I’m all for education and enlightenment. I love it when I learn something new. Love it when I try something and it works. The first time I heard Robin Shewokis speak on enrichment, it made me think about what I could do to enrich Parker, Pepper and Nyla’s lives. And I think my birds are happier and busier because of what I learned from her.
Hearing Mark Hagen talk about nutrition had the same effect. And so did listening to Dr. Susan Friedman. And Barbara Heidenreich. And most every other person I ever heard do a presentation. There was one exception to this: I went to a presentation years ago and the presenter described what African Greys looked like. All I could think of was, “Wait a minute. I paid how much to hear this?”
When I was writing an article for “Birds USA,” I turned to my pool of experts to get quotes, confirmations and fact checking. One of my first emails was to Melanie Allen of the Hagen Pet Food Company I asked her a question and it wasn’t that she was evasive, but she wouldn’t come right out and give me the answer to my question. Using the Socratic method of teaching and after a volley of emails back and forth, she got me to answer my own question. I knew I’d scored when her final email read like this:
You got it!
I felt like I had just won at Wimbledon. Sometimes learning isn’t always discovering something entirely new. Occasionally it’s just confirming something you had already suspected or presumed. On the flip side, you also possess a bullshit detector and this can also start beeping if you hear someone say something that is complete and utter crap. I’ve said this before but it’s worth repeating. Susan Friedman taught me the 8 most lovely words to use in these instances.

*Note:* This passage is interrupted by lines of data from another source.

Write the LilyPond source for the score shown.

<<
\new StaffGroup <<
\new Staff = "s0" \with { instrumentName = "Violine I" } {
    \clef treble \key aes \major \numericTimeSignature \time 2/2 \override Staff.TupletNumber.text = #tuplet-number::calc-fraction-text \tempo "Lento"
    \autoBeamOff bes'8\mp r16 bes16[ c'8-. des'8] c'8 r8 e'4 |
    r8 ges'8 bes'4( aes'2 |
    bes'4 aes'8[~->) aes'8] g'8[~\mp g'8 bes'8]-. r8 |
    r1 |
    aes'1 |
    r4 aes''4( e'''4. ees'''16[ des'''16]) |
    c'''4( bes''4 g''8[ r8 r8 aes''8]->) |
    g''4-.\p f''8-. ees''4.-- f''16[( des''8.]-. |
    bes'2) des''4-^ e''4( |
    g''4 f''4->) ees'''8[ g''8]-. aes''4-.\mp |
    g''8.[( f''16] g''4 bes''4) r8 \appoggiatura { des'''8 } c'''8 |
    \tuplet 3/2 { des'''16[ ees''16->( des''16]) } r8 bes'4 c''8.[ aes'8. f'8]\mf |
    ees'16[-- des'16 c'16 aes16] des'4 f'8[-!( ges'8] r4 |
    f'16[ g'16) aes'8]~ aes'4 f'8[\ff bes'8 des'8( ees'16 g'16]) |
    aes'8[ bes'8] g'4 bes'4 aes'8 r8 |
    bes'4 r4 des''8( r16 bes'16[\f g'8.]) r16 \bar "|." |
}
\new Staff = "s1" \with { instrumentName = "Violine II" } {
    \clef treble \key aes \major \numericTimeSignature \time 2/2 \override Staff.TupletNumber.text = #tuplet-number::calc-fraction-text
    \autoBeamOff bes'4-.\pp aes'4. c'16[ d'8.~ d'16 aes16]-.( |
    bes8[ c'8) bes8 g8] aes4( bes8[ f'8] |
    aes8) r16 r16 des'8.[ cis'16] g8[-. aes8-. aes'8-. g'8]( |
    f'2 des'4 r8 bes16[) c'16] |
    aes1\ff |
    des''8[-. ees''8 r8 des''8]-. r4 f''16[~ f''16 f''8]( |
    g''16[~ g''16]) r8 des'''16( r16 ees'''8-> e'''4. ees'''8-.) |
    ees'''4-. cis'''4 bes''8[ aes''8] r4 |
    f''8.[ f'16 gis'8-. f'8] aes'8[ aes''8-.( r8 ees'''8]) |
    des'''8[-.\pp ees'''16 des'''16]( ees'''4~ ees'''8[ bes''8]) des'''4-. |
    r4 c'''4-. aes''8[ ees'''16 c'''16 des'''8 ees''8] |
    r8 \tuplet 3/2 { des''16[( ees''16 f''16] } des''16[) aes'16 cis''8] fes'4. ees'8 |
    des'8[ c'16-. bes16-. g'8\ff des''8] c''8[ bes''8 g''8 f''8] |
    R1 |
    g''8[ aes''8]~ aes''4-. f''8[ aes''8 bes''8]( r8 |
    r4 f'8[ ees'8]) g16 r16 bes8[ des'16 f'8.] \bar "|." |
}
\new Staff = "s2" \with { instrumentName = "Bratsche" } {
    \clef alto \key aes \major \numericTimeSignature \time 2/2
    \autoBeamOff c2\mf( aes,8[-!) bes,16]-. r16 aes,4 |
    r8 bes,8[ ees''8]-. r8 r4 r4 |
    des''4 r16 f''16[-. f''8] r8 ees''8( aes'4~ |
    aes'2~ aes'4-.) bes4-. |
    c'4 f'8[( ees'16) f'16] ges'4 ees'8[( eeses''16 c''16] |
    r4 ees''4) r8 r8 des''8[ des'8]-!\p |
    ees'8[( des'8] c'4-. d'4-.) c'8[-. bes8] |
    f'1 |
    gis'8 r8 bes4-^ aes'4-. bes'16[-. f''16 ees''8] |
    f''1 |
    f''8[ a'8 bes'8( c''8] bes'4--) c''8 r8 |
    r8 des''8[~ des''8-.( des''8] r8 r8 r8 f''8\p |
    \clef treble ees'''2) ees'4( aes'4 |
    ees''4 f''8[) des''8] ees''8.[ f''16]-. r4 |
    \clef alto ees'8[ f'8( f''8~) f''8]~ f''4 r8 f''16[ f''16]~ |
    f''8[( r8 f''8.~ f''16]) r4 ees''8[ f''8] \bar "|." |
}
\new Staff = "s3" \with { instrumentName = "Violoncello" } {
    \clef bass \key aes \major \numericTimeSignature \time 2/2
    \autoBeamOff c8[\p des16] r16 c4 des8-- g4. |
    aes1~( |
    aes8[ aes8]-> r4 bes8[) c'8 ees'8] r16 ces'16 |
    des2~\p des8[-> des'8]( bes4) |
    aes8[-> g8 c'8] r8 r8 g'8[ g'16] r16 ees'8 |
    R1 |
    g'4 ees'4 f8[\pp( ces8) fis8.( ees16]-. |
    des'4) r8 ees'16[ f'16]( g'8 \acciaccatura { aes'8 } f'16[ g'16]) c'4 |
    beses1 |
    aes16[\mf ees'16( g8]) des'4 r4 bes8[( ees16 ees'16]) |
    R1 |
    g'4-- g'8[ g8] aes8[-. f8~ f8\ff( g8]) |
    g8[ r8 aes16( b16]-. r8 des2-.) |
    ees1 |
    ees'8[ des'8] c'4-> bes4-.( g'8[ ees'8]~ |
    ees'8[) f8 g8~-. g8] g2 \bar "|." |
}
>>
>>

“Can you show me the data on that?”
Sometimes our gut instinct tells us whether something is good or right or correct. You may not know “for sure” but if you’re reading this, you’re sitting in front of one of the best teachers ever invented. I will now give you a quote from my Mother who unfailingly came back with this when I asked her how to spell something:
“Look it up.”
Now, that’s all well and good, but it’s kind of hard to look something up in the dictionary if you don’t know how to spell it. This was before spellcheck or even personal computers for that matter, so you really did have to have a vague idea how to spell something in order to look it up. This was lost on my Mother. But in the computer age, things have changed and it’s now a breeze to look up just about anything. And if that fails, just call Melanie Allen from Hagen.